## What needs to be done
In the listing below, find each line with the string "feet" and return it.

## Records to use
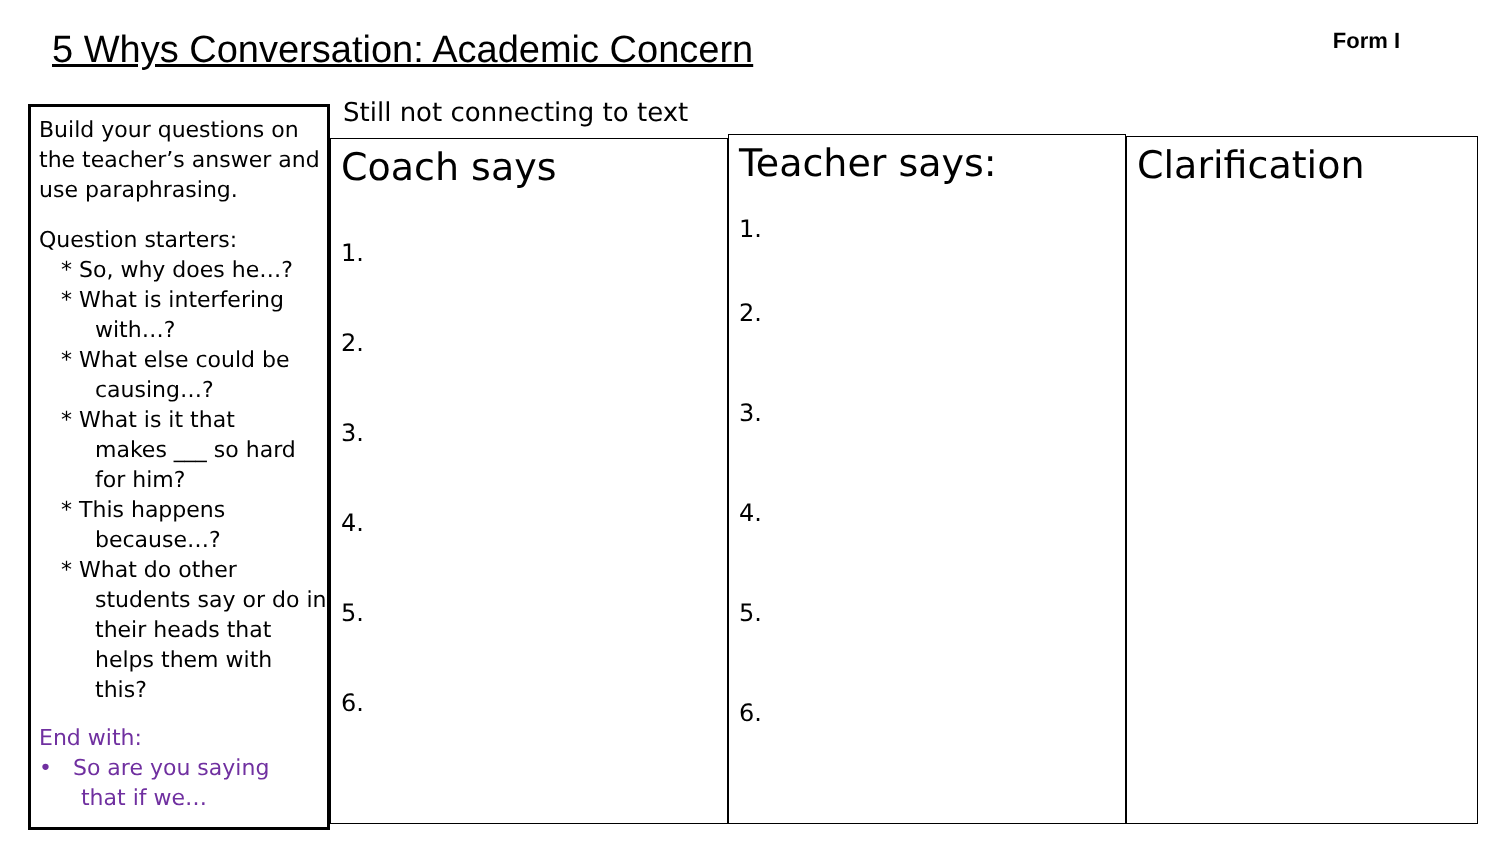5 Whys Conversation: Academic Concern
Form I
Still not connecting to text
Build your questions on the teacher’s answer and use paraphrasing.
Question starters:
* So, why does he…?
* What is interfering
with…?
* What else could be
causing…?
* What is it that
makes ___ so hard for him?
* This happens
because…?
* What do other
students say or do in their heads that helps them with this?
End with:
• So are you saying
that if we…
Coach says
1.
2.
3.
4.
5.
6.
Teacher says:
1.
2.
3.
4.
5.
6.
Clarification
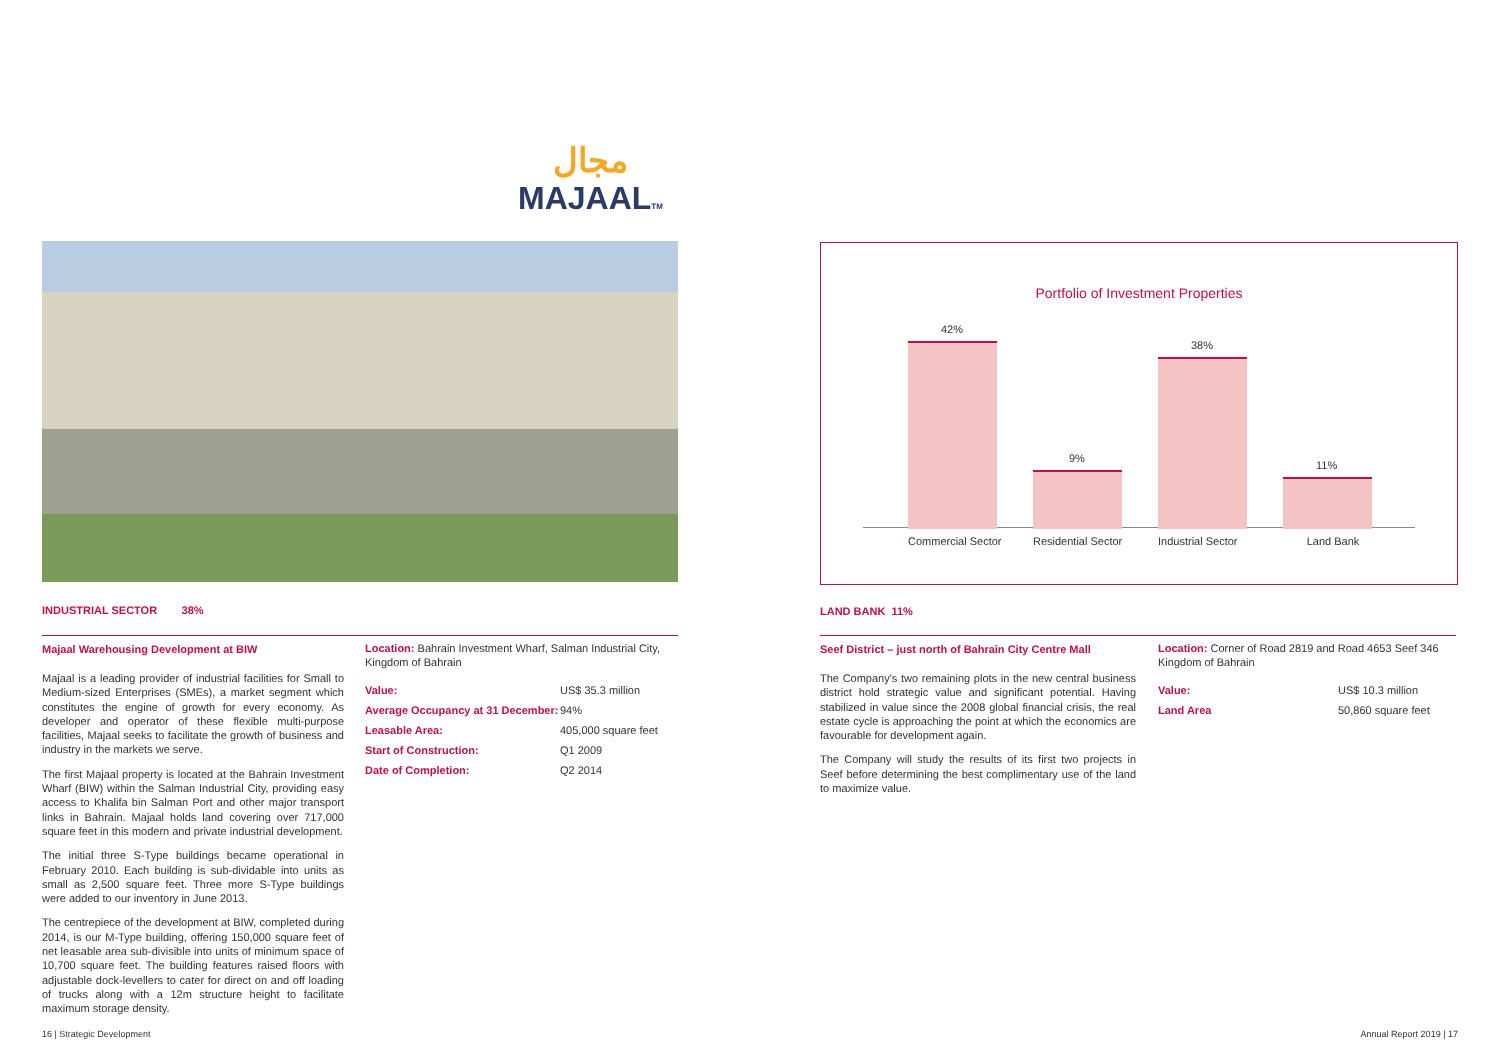مجال
MAJAALTM
INDUSTRIAL SECTOR 38%
Majaal Warehousing Development at BIW
Majaal is a leading provider of industrial facilities for Small to Medium-sized Enterprises (SMEs), a market segment which constitutes the engine of growth for every economy. As developer and operator of these flexible multi-purpose facilities, Majaal seeks to facilitate the growth of business and industry in the markets we serve.
The first Majaal property is located at the Bahrain Investment Wharf (BIW) within the Salman Industrial City, providing easy access to Khalifa bin Salman Port and other major transport links in Bahrain. Majaal holds land covering over 717,000 square feet in this modern and private industrial development.
The initial three S-Type buildings became operational in February 2010. Each building is sub-dividable into units as small as 2,500 square feet. Three more S-Type buildings were added to our inventory in June 2013.
The centrepiece of the development at BIW, completed during 2014, is our M-Type building, offering 150,000 square feet of net leasable area sub-divisible into units of minimum space of 10,700 square feet. The building features raised floors with adjustable dock-levellers to cater for direct on and off loading of trucks along with a 12m structure height to facilitate maximum storage density.
Location: Bahrain Investment Wharf, Salman Industrial City, Kingdom of Bahrain
| Value: | US$ 35.3 million |
| Average Occupancy at 31 December: | 94% |
| Leasable Area: | 405,000 square feet |
| Start of Construction: | Q1 2009 |
| Date of Completion: | Q2 2014 |
16 | Strategic Development
Portfolio of Investment Properties
42%
9%
38%
11%
Commercial Sector Residential Sector Industrial Sector Land Bank
LAND BANK 11%
Seef District – just north of Bahrain City Centre Mall
The Company's two remaining plots in the new central business district hold strategic value and significant potential. Having stabilized in value since the 2008 global financial crisis, the real estate cycle is approaching the point at which the economics are favourable for development again.
The Company will study the results of its first two projects in Seef before determining the best complimentary use of the land to maximize value.
Location: Corner of Road 2819 and Road 4653 Seef 346 Kingdom of Bahrain
| Value: | US$ 10.3 million |
| Land Area | 50,860 square feet |
Annual Report 2019 | 17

## Task answer
The first Majaal property is located at the Bahrain Investment Wharf (BIW) within the Salman Industrial City, providing easy access to Khalifa bin Salman Port and other major transport links in Bahrain. Majaal holds land covering over 717,000 square feet in this modern and private industrial development.
The initial three S-Type buildings became operational in February 2010. Each building is sub-dividable into units as small as 2,500 square feet. Three more S-Type buildings were added to our inventory in June 2013.
The centrepiece of the development at BIW, completed during 2014, is our M-Type building, offering 150,000 square feet of net leasable area sub-divisible into units of minimum space of 10,700 square feet. The building features raised floors with adjustable dock-levellers to cater for direct on and off loading of trucks along with a 12m structure height to facilitate maximum storage density.
| Leasable Area: | 405,000 square feet |
| Land Area | 50,860 square feet |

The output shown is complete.